Top of SOURCE INFORMATION
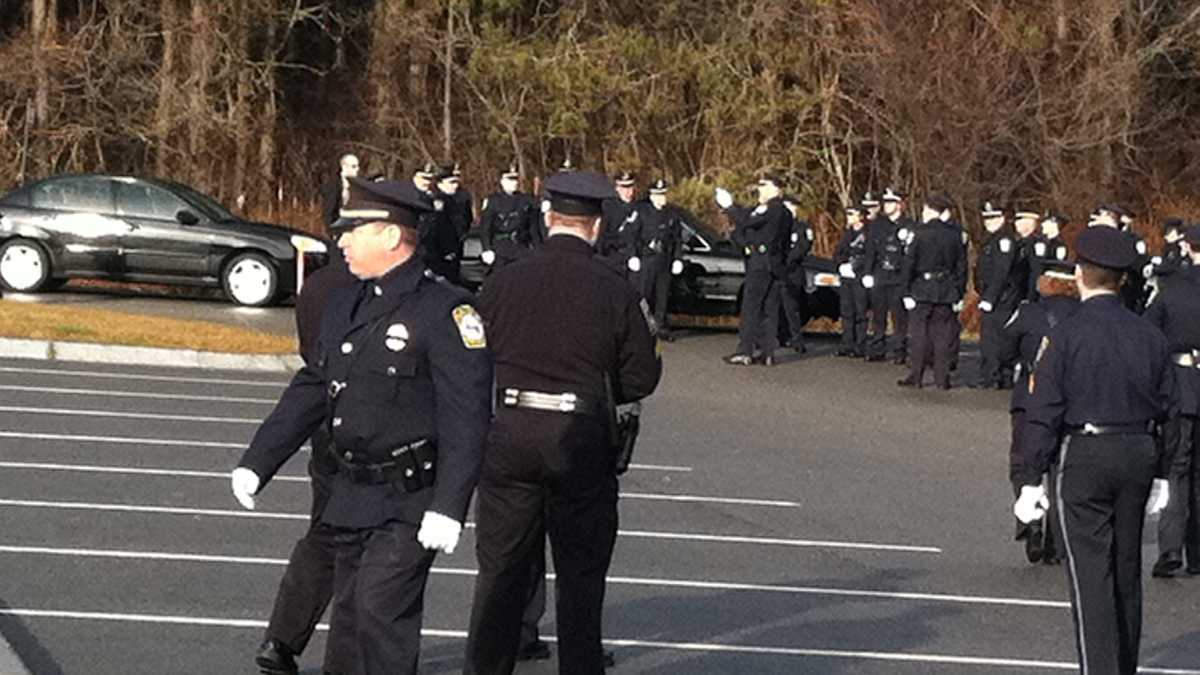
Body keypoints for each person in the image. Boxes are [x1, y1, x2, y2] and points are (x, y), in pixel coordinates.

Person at [230, 177, 492, 675]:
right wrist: (259, 460)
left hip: (411, 496)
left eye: (354, 231)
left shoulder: (445, 311)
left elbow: (469, 414)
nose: (342, 241)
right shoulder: (348, 302)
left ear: (392, 236)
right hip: (350, 491)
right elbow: (313, 386)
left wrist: (449, 506)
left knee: (380, 613)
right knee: (349, 622)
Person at [464, 169, 661, 675]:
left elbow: (473, 358)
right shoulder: (613, 288)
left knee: (500, 574)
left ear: (548, 218)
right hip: (579, 441)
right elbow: (640, 378)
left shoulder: (505, 280)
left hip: (509, 432)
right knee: (580, 579)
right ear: (596, 226)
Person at [1013, 225, 1173, 675]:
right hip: (1138, 450)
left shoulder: (1066, 334)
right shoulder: (1149, 336)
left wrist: (1029, 476)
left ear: (1080, 274)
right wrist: (1162, 470)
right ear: (1122, 279)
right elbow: (1168, 406)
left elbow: (1043, 408)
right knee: (1126, 572)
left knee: (1090, 579)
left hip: (1085, 451)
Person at [253, 245, 357, 675]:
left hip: (325, 420)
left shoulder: (316, 286)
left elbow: (307, 355)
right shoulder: (371, 290)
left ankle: (282, 639)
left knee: (323, 536)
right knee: (368, 548)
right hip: (371, 428)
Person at [997, 262, 1080, 565]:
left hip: (1030, 397)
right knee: (1061, 470)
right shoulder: (1083, 316)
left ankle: (1031, 521)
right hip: (1072, 399)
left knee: (1023, 462)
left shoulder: (1029, 312)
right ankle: (1056, 543)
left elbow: (1003, 350)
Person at [1145, 224, 1200, 578]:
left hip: (1181, 382)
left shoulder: (1172, 286)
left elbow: (1150, 334)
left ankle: (1171, 550)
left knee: (1177, 466)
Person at [716, 174, 791, 366]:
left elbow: (748, 221)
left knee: (751, 307)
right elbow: (748, 222)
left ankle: (745, 351)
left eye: (764, 186)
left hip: (761, 264)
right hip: (774, 265)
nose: (760, 190)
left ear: (776, 189)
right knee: (769, 310)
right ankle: (766, 353)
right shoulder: (783, 211)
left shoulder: (773, 209)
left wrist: (730, 206)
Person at [897, 193, 965, 389]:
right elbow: (961, 266)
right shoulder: (954, 234)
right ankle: (942, 379)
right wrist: (959, 292)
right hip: (945, 288)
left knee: (919, 334)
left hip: (922, 287)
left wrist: (905, 291)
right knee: (942, 335)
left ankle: (916, 376)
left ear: (929, 210)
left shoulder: (919, 232)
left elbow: (909, 264)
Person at [973, 202, 1023, 389]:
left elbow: (1002, 271)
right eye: (986, 218)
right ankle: (994, 374)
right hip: (992, 294)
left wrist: (990, 298)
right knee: (992, 338)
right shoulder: (991, 239)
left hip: (1002, 297)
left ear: (1002, 218)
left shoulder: (1005, 241)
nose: (988, 222)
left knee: (995, 339)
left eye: (993, 218)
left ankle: (994, 376)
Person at [634, 178, 691, 341]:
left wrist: (678, 258)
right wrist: (633, 255)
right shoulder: (642, 212)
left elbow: (677, 239)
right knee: (644, 293)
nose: (662, 198)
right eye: (658, 195)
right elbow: (633, 236)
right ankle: (640, 326)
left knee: (662, 295)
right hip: (647, 258)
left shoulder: (671, 214)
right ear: (651, 196)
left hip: (664, 259)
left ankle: (660, 326)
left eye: (663, 194)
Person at [863, 188, 914, 364]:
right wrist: (868, 273)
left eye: (891, 202)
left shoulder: (909, 225)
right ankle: (877, 348)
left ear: (900, 204)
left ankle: (900, 351)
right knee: (878, 315)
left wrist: (909, 280)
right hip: (880, 274)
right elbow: (870, 250)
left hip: (898, 277)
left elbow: (910, 255)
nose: (887, 205)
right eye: (885, 202)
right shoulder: (877, 224)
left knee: (899, 317)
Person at [479, 164, 540, 271]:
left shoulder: (526, 200)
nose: (514, 183)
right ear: (502, 181)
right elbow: (485, 228)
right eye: (510, 180)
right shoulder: (493, 201)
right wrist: (487, 248)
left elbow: (533, 228)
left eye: (515, 179)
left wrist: (538, 248)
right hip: (500, 249)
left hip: (521, 248)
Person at [413, 162, 462, 284]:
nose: (427, 182)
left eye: (429, 179)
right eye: (423, 178)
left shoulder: (435, 199)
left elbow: (443, 228)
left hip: (434, 253)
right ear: (414, 177)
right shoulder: (406, 197)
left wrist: (447, 249)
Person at [834, 205, 870, 357]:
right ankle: (847, 344)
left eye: (851, 214)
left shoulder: (868, 233)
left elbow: (869, 255)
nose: (848, 217)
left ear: (860, 216)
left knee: (860, 311)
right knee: (846, 311)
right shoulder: (847, 234)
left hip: (859, 276)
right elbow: (838, 252)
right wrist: (841, 264)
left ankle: (860, 345)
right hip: (846, 277)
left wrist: (855, 266)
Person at [780, 195, 814, 352]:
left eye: (792, 208)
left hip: (792, 272)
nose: (789, 211)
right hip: (776, 271)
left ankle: (796, 339)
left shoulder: (802, 227)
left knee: (791, 308)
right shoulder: (776, 227)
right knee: (772, 307)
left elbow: (802, 247)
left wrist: (786, 261)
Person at [599, 170, 641, 279]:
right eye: (623, 188)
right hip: (615, 258)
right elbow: (603, 237)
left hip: (638, 260)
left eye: (630, 187)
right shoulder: (608, 208)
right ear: (617, 188)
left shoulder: (640, 207)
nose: (627, 191)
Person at [1028, 211, 1070, 299]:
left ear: (1055, 224)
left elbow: (1056, 268)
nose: (1043, 224)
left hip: (1047, 288)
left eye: (1046, 222)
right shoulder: (1038, 241)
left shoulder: (1059, 245)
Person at [320, 154, 360, 227]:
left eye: (358, 166)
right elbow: (328, 211)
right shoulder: (332, 185)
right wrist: (332, 230)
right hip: (339, 227)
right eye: (353, 166)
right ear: (344, 167)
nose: (357, 169)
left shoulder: (358, 184)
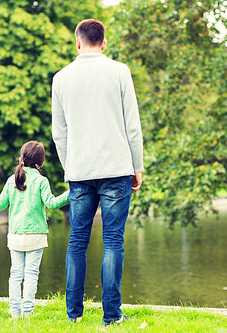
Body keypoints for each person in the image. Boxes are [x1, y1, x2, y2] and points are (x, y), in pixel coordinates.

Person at [51, 19, 144, 325]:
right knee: (113, 241)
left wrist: (70, 166)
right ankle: (111, 316)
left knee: (77, 241)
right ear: (104, 43)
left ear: (78, 43)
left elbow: (59, 133)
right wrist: (137, 167)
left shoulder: (61, 78)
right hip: (116, 167)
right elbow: (132, 125)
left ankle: (74, 315)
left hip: (79, 171)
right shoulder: (120, 72)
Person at [0, 141, 69, 318]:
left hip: (15, 235)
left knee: (15, 274)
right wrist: (71, 193)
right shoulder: (41, 180)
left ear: (21, 158)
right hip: (36, 235)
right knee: (31, 275)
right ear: (41, 162)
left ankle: (15, 312)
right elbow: (52, 203)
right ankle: (27, 312)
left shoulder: (11, 180)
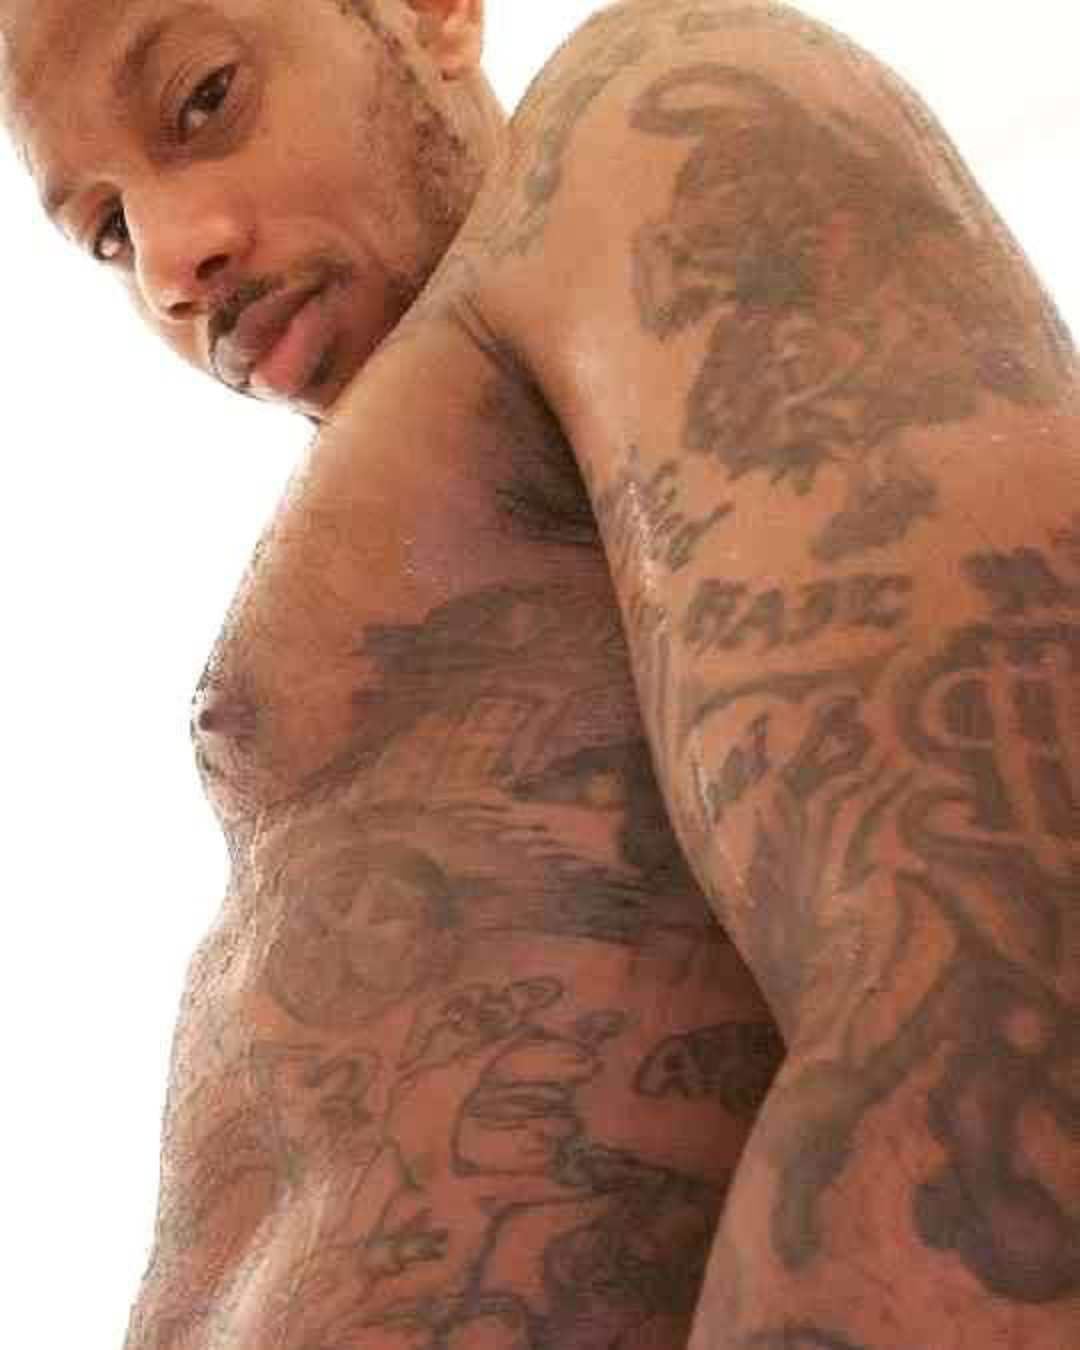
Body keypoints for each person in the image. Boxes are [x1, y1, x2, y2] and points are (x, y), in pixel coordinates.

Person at [3, 0, 1078, 1346]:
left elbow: (1006, 963)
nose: (170, 262)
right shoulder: (416, 533)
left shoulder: (654, 111)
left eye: (205, 99)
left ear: (429, 13)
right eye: (108, 231)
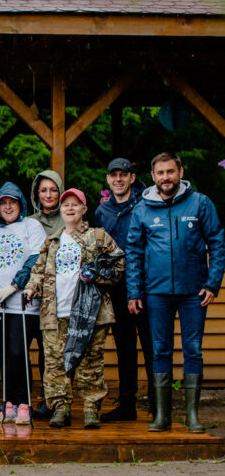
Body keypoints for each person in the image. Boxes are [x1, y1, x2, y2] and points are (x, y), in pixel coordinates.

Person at [126, 152, 225, 433]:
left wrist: (212, 283)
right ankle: (163, 416)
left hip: (194, 291)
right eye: (160, 173)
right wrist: (134, 291)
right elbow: (133, 252)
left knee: (193, 350)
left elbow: (217, 241)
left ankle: (192, 416)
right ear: (153, 175)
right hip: (156, 292)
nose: (166, 178)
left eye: (170, 172)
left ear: (180, 172)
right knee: (160, 351)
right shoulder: (142, 209)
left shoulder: (200, 202)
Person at [24, 189, 124, 429]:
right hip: (54, 312)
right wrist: (30, 289)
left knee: (91, 363)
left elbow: (119, 263)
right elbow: (38, 270)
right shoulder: (53, 240)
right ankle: (60, 409)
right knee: (55, 364)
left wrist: (97, 275)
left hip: (91, 313)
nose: (70, 208)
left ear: (84, 209)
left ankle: (91, 410)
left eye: (75, 204)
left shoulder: (98, 237)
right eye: (66, 204)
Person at [0, 182, 46, 426]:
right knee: (5, 354)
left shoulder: (31, 226)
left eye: (12, 202)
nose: (8, 207)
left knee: (18, 353)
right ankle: (9, 402)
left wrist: (15, 285)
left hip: (22, 304)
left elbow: (36, 259)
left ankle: (24, 403)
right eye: (3, 203)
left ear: (21, 204)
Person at [94, 158, 154, 423]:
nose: (118, 179)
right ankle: (127, 405)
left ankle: (157, 406)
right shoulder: (102, 212)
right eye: (113, 175)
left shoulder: (146, 206)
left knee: (153, 347)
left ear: (132, 178)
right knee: (124, 348)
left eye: (123, 175)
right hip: (117, 290)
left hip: (146, 287)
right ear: (108, 180)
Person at [29, 169, 64, 236]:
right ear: (38, 194)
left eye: (53, 190)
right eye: (43, 190)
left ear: (60, 192)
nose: (48, 195)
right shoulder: (29, 222)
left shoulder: (69, 220)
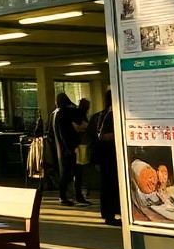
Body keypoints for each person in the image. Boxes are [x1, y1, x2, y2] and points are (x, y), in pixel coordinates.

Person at [89, 91, 121, 226]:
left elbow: (92, 136)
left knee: (107, 185)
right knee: (112, 185)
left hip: (102, 156)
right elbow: (103, 136)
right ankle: (111, 214)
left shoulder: (97, 116)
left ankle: (108, 213)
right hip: (111, 155)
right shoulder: (112, 116)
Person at [49, 92, 86, 206]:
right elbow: (64, 132)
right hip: (70, 147)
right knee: (74, 171)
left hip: (59, 147)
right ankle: (69, 195)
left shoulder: (54, 114)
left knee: (66, 172)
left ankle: (66, 195)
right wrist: (69, 147)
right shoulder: (64, 113)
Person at [72, 98, 91, 203]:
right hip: (81, 145)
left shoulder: (76, 114)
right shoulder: (80, 115)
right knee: (80, 171)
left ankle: (78, 192)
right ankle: (79, 193)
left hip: (79, 145)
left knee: (78, 171)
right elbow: (81, 126)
Bottom of SOURCE INFORMATION
WHAT IS EXPECTED:
Could you repeat exactly the lines from the first one of the records above through the line containing "left shoulder: (316, 286)", leaving out any pictures?

WRITTEN RESPONSE:
Body keypoints for each person in the image. Boxes are [x1, y1, x2, y2] and points are (x, y), in pixel coordinates.

Person at [230, 177, 492, 675]:
right wrist: (259, 460)
left hip: (411, 496)
left eye: (354, 231)
left shoulder: (445, 311)
left elbow: (469, 414)
nose: (342, 241)
right shoulder: (348, 302)
left ear: (392, 236)
right hip: (350, 491)
right elbow: (313, 386)
left wrist: (449, 506)
left knee: (380, 613)
right knee: (349, 622)
Person at [464, 169, 661, 675]:
left elbow: (473, 358)
right shoulder: (613, 288)
left knee: (500, 574)
left ear: (548, 218)
right hip: (579, 441)
right elbow: (640, 378)
left shoulder: (505, 280)
left hip: (509, 432)
right knee: (580, 579)
right ear: (596, 226)
Person at [1013, 225, 1173, 675]:
right hip: (1138, 450)
left shoulder: (1066, 334)
right shoulder: (1149, 336)
left wrist: (1029, 476)
left ear: (1080, 274)
right wrist: (1162, 470)
right ear: (1122, 279)
right elbow: (1168, 406)
left elbow: (1043, 408)
right knee: (1126, 572)
left knee: (1090, 579)
left hip: (1085, 451)
Person at [253, 245, 357, 675]:
left hip: (325, 420)
left shoulder: (316, 286)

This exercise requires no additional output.